What you need to do
Check each line of the data for "Delivery" and select those that have it.

Exercise input
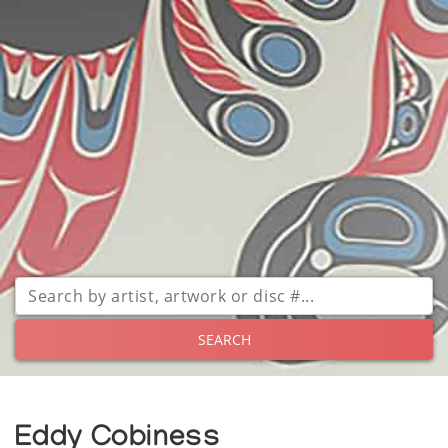
SEARCH
Eddy Cobiness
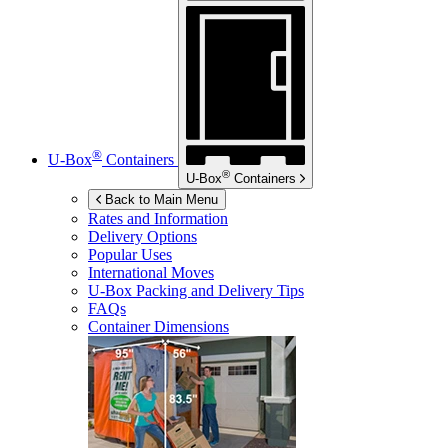
®
U-Box
Containers
®
U-Box
Containers
Back to Main Menu
Rates and Information
Delivery Options
Popular Uses
International Moves
U-Box
Packing and Delivery Tips
FAQs
Container Dimensions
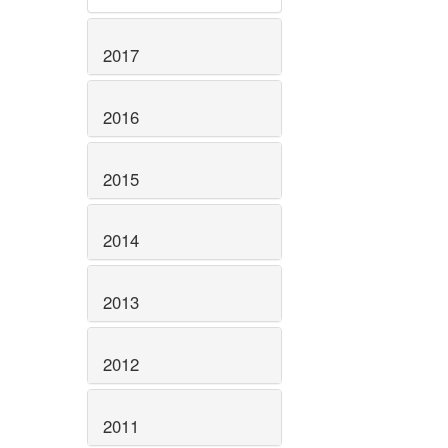
2017
2016
2015
2014
2013
2012
2011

Exercise output
Delivery Options
Packing and Delivery Tips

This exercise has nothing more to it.